The Calm Before the New Norm
What does a British World War II poster have to do with the work of chief business officers? NACUBO President and CEO John Walda suggests that the document’s no-nonsense message—designed to be posted on public transport systems should Germany invade Britain—serves as a model for cool and deliberate handling of today’s higher education financial challenges.
By John Walda
You may be familiar with the “Keep Calm and Carry On” propaganda poster that was produced—but never used—by the British government in 1939, at the beginning of World War II. It resurfaced 10 years ago and has made its way into popular culture, appearing on posters, T-shirts, mugs, cards, and even throw pillows. Despite its earlier context, I believe this wartime directive nicely sums up the way business officers and their staffs have been handling these financially tumultuous times: keeping calm and carrying on.
By now, the issues are all too clear: continued state budget shortfalls, diminishing state allocations for public colleges and universities, endowment losses, and the impending end to federal stimulus funds. Essentially, tight—and in many cases diminishing—resources are further strained by unprecedented student demand. As higher education institutions deal with repeated budget cuts, some state legislatures are considering fundamental changes in the ways their colleges and universities operate. While conditions in individual states vary widely, most business offices remain under financial attack. Their responses have been composed and steady.
Not unlike the British military, higher education leaders have embraced an attitude that doesn’t leave room for defeat. In researching our recession series, “Catalyst for Change: The Economic Downturn Reshapes Higher Education,” Business Officer explored the impact of the global economy on higher education. We’ve discovered that institutions have quietly gone about responding to student needs, often managing to cut costs in the process. For example, Southern New Hampshire University, Manchester, devised the Advantage Program, aimed at students who live at home—reducing attendance costs by 60 percent. Students can earn an associate degree in liberal arts in two years and then decide if they want to continue toward a bachelor’s degree.

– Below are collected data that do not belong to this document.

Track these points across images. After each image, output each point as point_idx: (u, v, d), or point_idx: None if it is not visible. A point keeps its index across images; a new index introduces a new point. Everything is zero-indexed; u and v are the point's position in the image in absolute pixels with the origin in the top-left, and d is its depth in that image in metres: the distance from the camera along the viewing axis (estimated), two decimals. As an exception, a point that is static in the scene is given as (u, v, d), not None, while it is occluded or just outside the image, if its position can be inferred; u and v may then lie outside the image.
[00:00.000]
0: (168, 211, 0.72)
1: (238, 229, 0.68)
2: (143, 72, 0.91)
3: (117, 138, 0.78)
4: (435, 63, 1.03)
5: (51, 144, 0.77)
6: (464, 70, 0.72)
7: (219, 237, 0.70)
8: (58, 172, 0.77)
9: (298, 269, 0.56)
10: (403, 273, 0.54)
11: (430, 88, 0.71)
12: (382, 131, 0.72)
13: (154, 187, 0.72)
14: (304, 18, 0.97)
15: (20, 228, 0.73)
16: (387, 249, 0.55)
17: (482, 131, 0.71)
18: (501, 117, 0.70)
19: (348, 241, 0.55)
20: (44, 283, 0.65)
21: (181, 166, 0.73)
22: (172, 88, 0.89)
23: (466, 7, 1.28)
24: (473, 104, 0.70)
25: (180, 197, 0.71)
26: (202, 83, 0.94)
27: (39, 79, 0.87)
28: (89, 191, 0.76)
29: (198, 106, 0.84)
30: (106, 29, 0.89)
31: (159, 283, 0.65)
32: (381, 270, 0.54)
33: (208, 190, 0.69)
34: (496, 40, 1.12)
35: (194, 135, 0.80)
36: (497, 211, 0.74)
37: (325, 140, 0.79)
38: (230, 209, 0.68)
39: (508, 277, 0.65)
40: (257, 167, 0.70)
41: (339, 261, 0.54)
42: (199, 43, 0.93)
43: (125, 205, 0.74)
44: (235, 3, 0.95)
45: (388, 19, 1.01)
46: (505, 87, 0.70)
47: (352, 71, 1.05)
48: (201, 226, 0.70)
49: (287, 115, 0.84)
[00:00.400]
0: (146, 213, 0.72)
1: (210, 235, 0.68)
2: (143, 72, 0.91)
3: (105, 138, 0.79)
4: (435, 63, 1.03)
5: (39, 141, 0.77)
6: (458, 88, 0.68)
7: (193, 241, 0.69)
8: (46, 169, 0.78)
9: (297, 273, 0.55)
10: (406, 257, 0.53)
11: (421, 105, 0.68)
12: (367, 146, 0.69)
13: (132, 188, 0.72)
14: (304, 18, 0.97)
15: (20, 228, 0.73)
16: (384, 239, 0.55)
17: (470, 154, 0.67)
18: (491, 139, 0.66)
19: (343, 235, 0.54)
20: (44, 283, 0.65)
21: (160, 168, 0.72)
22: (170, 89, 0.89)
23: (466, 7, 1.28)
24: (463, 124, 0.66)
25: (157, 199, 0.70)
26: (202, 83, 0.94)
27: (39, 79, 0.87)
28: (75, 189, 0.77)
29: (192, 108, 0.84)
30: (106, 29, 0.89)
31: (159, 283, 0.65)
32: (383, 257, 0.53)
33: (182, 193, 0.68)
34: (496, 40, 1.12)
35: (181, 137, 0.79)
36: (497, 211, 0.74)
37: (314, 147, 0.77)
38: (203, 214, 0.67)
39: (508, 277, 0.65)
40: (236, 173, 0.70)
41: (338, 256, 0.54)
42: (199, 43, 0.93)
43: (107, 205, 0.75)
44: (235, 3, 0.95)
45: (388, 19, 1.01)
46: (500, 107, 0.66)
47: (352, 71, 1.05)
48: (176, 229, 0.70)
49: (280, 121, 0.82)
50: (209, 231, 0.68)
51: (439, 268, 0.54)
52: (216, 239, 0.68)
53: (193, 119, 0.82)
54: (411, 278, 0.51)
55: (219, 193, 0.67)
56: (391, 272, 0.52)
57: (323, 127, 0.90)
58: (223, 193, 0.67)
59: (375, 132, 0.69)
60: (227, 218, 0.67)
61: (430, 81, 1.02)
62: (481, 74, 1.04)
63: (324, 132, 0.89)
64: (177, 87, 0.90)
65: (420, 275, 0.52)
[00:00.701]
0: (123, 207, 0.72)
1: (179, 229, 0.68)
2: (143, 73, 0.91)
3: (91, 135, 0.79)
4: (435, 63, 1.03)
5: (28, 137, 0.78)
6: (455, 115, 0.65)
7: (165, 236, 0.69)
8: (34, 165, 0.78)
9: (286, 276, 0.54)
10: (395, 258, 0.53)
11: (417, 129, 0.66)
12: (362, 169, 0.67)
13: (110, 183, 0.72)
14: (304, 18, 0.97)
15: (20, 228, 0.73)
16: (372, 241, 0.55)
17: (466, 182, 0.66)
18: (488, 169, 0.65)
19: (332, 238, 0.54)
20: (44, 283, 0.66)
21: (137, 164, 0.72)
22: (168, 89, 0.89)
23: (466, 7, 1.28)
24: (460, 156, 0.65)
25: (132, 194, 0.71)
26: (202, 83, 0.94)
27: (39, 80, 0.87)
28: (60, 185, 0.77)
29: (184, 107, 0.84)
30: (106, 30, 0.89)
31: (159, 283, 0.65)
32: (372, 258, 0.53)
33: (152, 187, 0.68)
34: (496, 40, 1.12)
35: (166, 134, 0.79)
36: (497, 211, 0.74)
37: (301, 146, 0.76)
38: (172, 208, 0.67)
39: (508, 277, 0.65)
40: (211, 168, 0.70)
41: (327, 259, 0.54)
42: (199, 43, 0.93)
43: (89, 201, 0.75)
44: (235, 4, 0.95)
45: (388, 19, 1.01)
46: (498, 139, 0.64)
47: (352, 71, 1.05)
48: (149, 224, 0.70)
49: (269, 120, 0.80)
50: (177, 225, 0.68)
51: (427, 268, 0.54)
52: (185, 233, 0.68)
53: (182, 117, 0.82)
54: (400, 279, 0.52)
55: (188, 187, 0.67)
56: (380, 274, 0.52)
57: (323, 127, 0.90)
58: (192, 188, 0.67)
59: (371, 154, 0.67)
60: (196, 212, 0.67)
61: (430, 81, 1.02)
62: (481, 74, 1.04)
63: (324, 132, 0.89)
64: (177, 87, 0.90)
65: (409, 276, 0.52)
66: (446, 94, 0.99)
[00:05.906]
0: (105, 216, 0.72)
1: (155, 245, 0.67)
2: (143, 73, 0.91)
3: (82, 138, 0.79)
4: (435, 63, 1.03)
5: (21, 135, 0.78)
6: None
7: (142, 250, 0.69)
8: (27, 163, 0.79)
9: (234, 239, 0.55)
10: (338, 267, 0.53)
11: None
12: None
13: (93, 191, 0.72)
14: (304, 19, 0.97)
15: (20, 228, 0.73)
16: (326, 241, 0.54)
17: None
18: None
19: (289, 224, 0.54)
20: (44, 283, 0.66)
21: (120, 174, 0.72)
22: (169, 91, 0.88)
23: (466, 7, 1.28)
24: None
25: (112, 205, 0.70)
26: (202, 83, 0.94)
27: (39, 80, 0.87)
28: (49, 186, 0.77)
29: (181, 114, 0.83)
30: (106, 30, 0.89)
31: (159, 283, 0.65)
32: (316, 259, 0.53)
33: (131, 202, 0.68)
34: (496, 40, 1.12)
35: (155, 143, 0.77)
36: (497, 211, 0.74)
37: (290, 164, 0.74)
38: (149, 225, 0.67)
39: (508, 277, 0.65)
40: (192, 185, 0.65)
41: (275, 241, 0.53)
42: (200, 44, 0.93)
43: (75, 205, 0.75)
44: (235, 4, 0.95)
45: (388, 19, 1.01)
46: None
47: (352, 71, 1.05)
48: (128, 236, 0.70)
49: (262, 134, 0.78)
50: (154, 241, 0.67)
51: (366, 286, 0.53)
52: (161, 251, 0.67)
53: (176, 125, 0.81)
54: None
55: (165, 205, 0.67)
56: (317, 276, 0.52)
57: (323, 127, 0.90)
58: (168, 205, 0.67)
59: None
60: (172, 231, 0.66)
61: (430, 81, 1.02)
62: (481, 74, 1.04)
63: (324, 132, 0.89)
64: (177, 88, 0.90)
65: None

Other institutions offer three-year undergraduate degrees or guarantee four-year graduation. And more and more institutions—such as Tidewater Community College, Norfolk, Virginia—are seeing success in adding online courses that meet demands for learning on students’ preferred schedules.
Beyond Carrying On
Higher education institutions have been exploring new financial and educational delivery models at an unprecedented pace.
These outcomes show that “carrying on” hasn’t meant continuing with business as usual. Rather, higher education institutions have been exploring new financial and educational delivery models at an unprecedented pace. In the common struggle against the recession, it’s truly inspirational to see how quickly and innovatively higher education institutions have responded.
One of the final pieces in the recession series, “Down, But Not Out,” on page 44 of this issue, further underscores the power of deliberate and sustained action. As did the British, who prevailed in World War II through creativity, fortitude, and strategic alliances, public institutions are creating their own victories. For example, Clemson University, Clemson, South Carolina, took early and aggressive steps to permanently reduce costs. “In September 2008, even as the financial crisis was evolving,” says Brett Dalton, chief financial officer, “we established a budget strategies task force and started cutting rather than watching and waiting. We wanted to have a solid financial foundation in place by 2010 so we could plan in a methodical, thoughtful, and rational manner instead of being reactive.” Keep calm and carry on, indeed.
JOHN WALDA is president and CEO of NACUBO.